Airport seats harbour more germs than public toilets

29th of June 2011
Airport seats harbour more germs than public toilets

Seats on aeroplanes and in airport lounges harbour more bacteria than toilet seats, according to tests carried out in the US.

And a hire car tested also showed high levels of organisms including E.coli and faecal matter.

The small-scale study was carried out on seats at 12 sites by a team from the ABC television show Good Morning America. Other sites tested included a hotel room, hotel lobby, restaurant and toilet seat as well as seats on an underground train and in a private car.

Around 28 per cent of the seats tested contained traces of E. coli while more than half - 52 per cent - showed indications of fecal matter. Worst offenders were seats on an aeroplane, in an airport lounge, in a hire car, in a cinema and on a park bench. However, bacteria levels were relatively lower in the other sites tested - including the toilet seat.

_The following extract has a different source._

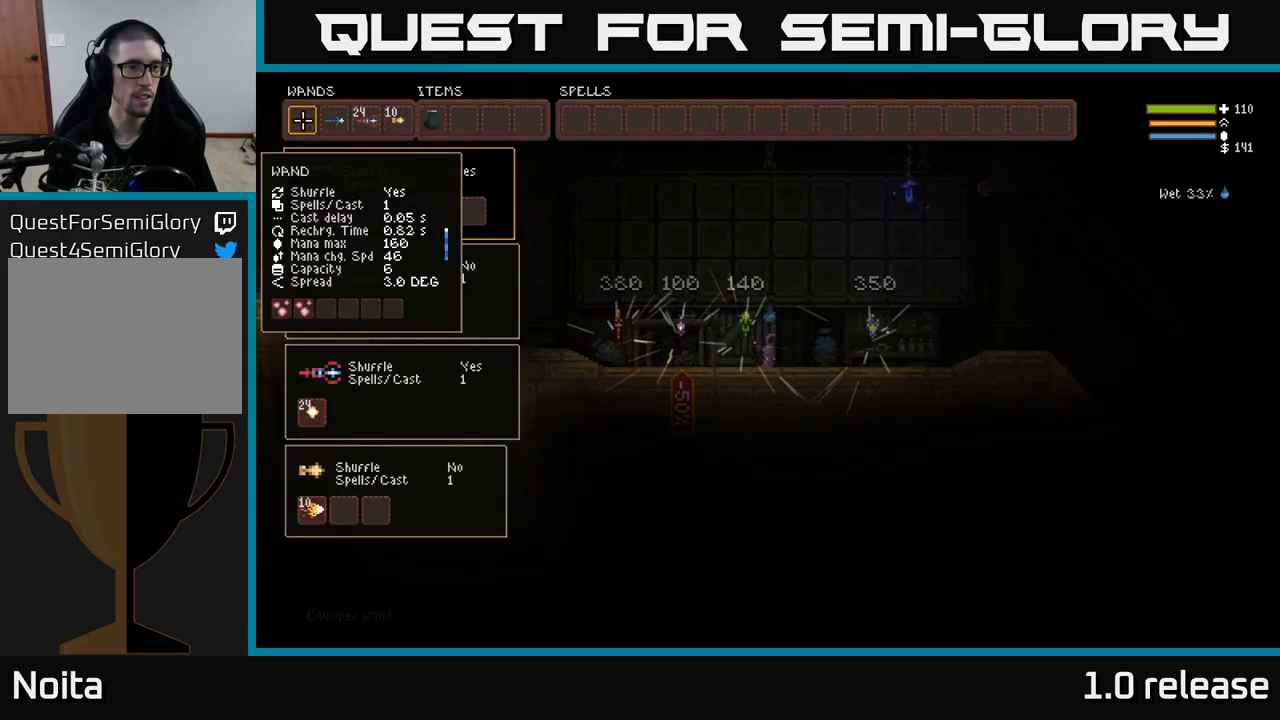
{"buttons": [], "left_stick": "center", "right_stick": "center", "events": [[133, "DPAD_RIGHT", "down"], [267, "DPAD_RIGHT", "up"], [367, "DPAD_RIGHT", "down"], [483, "DPAD_RIGHT", "up"]]}
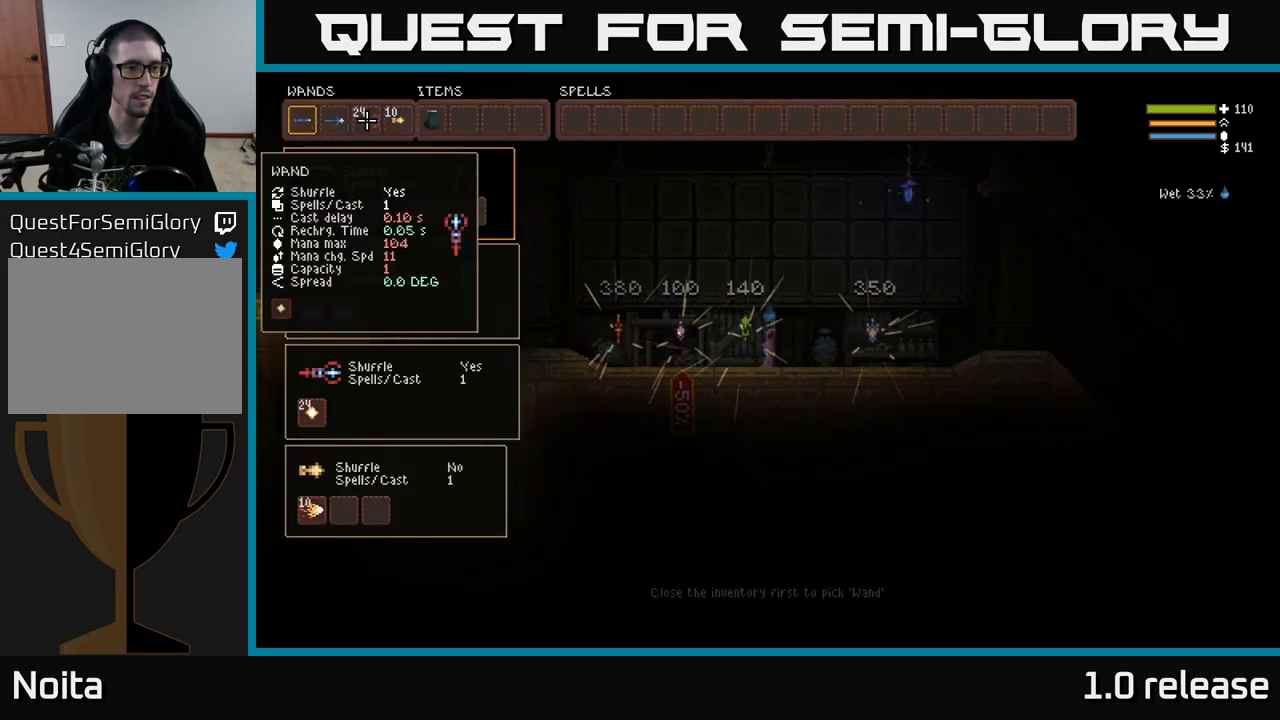
{"buttons": [], "left_stick": "center", "right_stick": "center", "events": [[333, "DPAD_LEFT", "down"], [450, "DPAD_LEFT", "up"]]}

However, the risk of illness from contaminated seats can be avoided according to Good Morning America's team of experts.

"Luckily we don't lick seats: we sit on seats so the real cross-contamination point is our hands," they claim. "For that, the solution is simple: Wash your hands thoroughly after you sit in a public seat, especially before eating. If you don't have access to soap and water, an alcohol-based hand sanitiser solution is effective in killing germs."